See whether there's any pattern. What's the average sale/listing price ratio? Does this ratio depend on the DOM? Do people pay more for new listings?
Also check whether there's any trend in the price/sqft. Forecast out the price/sqft to today and use this figure to price the home. Or hire a starving economist.
I'm in Orlando, and everything is selling way below list price here, especially downtown. What are places going for in Panama City?
Around here prices haven't come down much. Houses are sitting DOM average 136 days and selling w/ 5-7% of listing price. 21 mos of inventory is on the books and climbing slowly. Looking back to 02-04, housing prices were 15-18% less than current values. So they're still a little high. Some people have theirs listed right but then others are just out of this world. The house I want to buy is close to being 70K too high--so here I sit continuing to rent.
First I'd check the comps, then I'd lowball it to get the real acceptable price.

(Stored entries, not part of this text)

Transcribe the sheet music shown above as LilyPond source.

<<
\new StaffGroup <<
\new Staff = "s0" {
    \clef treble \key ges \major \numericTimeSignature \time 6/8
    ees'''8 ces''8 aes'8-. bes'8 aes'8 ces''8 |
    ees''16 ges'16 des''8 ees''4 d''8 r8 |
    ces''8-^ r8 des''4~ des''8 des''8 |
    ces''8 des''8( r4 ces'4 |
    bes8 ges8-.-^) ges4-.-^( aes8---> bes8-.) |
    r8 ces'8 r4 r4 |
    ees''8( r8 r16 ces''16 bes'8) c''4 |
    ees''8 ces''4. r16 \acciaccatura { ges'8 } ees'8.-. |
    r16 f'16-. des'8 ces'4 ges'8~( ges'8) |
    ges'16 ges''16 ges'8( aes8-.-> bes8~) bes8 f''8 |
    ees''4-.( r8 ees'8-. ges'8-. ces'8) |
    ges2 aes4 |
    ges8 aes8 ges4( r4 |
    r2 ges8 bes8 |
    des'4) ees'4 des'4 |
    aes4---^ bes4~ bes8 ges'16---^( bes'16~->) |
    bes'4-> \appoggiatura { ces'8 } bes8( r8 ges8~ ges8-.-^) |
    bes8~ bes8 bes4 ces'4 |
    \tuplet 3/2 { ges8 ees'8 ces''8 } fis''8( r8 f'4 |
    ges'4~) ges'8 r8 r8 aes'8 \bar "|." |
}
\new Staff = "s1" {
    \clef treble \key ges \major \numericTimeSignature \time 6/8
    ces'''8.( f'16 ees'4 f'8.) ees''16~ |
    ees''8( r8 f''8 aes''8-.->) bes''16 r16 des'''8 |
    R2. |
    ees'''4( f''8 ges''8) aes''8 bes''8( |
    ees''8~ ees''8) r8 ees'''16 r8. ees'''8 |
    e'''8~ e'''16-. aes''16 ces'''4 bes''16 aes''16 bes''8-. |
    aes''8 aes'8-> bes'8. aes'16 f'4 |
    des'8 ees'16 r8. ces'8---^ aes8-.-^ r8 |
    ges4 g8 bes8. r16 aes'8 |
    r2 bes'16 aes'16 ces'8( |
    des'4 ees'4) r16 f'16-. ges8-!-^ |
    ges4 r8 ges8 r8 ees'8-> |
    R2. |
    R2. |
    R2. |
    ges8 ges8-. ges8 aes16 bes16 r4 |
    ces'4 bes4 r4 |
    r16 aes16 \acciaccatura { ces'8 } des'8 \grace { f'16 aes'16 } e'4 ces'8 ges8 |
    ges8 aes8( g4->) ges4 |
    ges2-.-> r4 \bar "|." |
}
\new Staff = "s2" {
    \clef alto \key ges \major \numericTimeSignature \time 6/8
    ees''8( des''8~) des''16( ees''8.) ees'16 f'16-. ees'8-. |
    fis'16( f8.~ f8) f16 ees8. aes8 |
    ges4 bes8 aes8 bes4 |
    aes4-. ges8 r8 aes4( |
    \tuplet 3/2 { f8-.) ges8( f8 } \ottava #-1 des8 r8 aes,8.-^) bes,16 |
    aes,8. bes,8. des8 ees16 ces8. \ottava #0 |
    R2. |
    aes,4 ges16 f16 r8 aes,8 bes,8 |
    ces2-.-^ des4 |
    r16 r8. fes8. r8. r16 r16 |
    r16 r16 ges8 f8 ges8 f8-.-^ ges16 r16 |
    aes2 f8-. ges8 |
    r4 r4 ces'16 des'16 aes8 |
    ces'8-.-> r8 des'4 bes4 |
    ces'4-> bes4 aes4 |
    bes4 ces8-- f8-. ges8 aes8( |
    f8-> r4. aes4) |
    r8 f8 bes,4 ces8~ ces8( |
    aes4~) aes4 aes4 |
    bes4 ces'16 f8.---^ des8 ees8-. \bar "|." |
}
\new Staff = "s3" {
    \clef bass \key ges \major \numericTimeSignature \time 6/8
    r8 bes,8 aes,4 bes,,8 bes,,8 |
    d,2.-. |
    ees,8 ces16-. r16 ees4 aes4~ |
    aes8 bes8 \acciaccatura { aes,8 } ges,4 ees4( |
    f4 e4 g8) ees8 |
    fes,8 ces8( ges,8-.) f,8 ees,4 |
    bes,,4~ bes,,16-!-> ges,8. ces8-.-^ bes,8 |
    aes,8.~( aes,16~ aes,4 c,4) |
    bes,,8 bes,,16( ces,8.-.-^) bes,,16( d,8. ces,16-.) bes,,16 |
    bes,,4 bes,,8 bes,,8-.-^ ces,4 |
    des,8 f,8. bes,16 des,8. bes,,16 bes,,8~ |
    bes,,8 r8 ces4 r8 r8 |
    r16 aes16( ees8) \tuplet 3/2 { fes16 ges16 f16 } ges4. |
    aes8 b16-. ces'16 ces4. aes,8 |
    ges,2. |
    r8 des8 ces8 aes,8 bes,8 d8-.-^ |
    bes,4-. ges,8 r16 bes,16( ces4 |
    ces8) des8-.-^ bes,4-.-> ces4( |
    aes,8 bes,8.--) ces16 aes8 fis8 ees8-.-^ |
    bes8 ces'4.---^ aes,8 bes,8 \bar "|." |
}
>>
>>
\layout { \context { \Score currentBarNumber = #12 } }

You can always go up if they counter-offer. If the house is in the $900,000 area, I'd personally would start with an offer of $600,000. At that price, in todays slooooooow market, I bet you could work out a smoking deal, especially if the seller is seriously motived enough. You may find the house is about to be foreclosed on or ???, anything that makes the owner want to sell and save hi/her credit rating.
Seriously? The owner is not even going to bother to counter an offer that low. You have no reason to assume that the seller is that desperate. Lots of sellers aren't.
Seriously? The owner is not even going to bother to counter an offer that low. You have no reason to assume that the seller is that desperate. Lots of sellers aren't.
You could be right. My husband wouldn't have responded to that.
He also didn't want to respond to the low ball we got that was the same price as our zillow "zestimate" at the time. It's the wife that calmed him down and told him to counter.